● What is required:
What is the number of lines below that include the string "such"? Provide that number alone.

● Available data:
+===+
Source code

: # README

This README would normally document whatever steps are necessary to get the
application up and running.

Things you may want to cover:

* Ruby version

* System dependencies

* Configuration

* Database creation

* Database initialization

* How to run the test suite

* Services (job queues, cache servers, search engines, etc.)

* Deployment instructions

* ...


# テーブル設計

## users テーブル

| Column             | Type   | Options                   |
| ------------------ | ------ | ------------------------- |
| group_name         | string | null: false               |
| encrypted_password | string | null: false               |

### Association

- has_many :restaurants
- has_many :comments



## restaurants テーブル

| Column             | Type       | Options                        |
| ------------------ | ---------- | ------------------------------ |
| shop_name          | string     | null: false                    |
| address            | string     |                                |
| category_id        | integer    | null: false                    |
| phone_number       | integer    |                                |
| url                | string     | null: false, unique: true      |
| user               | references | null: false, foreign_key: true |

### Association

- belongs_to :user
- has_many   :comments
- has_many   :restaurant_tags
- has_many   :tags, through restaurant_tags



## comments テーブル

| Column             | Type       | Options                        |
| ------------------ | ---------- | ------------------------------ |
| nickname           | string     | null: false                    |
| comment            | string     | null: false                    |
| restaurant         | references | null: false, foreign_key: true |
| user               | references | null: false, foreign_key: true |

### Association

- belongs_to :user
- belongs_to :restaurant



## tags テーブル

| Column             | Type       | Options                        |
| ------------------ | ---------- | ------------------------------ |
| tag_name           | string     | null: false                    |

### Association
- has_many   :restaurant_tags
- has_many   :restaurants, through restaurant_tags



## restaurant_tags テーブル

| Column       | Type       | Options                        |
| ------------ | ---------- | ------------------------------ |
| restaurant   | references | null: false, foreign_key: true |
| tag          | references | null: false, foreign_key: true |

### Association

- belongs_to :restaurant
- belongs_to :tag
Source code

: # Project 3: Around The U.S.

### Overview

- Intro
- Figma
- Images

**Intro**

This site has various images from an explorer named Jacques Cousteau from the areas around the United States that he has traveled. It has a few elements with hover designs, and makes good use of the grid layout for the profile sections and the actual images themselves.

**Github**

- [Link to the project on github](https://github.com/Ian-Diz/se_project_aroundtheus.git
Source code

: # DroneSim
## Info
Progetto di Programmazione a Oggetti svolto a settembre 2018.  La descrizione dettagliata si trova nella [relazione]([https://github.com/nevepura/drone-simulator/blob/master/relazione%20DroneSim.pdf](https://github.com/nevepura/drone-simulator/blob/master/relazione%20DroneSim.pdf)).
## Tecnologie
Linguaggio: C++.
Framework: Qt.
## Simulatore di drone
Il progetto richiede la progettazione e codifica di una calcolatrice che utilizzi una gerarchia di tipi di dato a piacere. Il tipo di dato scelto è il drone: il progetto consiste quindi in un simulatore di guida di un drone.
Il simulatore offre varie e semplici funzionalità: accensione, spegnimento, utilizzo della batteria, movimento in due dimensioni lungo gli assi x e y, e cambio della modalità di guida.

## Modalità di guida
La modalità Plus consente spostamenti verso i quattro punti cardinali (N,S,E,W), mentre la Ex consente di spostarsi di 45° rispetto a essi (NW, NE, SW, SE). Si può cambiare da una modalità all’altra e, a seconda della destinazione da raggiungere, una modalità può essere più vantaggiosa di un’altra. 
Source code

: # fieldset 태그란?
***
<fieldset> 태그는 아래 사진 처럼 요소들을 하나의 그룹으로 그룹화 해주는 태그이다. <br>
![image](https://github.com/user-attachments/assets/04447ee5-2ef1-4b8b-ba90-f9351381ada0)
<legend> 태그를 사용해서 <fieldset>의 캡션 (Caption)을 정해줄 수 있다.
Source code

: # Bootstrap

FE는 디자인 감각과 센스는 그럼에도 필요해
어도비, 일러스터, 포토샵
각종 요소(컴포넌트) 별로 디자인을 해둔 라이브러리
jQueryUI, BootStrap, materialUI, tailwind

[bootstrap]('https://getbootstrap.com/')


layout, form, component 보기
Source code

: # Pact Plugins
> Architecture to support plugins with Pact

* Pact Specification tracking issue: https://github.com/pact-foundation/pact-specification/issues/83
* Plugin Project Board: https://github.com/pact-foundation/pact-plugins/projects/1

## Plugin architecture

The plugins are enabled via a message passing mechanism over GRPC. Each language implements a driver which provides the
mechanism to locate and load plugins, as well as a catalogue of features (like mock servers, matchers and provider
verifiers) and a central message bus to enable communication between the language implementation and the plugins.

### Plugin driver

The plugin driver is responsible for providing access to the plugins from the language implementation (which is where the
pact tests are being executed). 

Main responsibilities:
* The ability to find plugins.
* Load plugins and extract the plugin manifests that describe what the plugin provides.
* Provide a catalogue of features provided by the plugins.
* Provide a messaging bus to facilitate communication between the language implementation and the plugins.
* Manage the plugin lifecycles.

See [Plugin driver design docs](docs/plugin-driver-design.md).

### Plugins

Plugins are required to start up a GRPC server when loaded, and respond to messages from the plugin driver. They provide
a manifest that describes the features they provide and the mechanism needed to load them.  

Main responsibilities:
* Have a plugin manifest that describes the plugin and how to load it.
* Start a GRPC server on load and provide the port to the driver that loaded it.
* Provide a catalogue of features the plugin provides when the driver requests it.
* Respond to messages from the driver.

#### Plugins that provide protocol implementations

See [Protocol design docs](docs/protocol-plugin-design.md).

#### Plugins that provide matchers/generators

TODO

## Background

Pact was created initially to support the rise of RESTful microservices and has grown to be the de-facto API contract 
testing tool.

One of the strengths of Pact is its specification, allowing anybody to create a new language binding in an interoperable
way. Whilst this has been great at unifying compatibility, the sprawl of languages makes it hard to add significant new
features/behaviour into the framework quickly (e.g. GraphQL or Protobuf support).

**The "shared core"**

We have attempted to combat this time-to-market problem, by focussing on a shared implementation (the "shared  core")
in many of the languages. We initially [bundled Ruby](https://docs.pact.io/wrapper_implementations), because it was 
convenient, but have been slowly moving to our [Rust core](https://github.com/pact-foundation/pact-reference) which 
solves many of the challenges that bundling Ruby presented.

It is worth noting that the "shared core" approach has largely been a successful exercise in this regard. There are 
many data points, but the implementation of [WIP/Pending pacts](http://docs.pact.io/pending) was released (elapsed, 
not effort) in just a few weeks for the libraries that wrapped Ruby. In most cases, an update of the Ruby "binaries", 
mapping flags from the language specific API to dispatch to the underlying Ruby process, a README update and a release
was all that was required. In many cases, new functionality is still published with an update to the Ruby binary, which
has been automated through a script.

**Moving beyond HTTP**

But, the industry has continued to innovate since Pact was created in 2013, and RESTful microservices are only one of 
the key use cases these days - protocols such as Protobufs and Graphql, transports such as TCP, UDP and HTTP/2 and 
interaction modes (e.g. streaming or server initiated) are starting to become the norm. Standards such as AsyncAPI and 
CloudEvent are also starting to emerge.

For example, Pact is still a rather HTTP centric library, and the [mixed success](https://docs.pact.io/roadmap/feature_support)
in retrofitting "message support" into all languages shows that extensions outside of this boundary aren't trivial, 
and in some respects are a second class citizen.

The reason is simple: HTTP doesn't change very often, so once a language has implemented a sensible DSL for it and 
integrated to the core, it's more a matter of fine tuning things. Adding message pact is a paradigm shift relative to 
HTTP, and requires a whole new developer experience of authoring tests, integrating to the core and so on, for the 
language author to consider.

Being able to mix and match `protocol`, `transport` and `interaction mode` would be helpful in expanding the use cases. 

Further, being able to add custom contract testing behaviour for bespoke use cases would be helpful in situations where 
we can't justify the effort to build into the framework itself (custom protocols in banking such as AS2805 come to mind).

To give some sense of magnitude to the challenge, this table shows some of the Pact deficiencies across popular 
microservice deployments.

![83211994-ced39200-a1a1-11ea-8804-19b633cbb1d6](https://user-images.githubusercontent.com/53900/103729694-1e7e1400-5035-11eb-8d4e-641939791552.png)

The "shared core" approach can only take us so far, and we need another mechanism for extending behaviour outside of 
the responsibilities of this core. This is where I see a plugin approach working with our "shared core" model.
+===+
● Solution to this problem:
3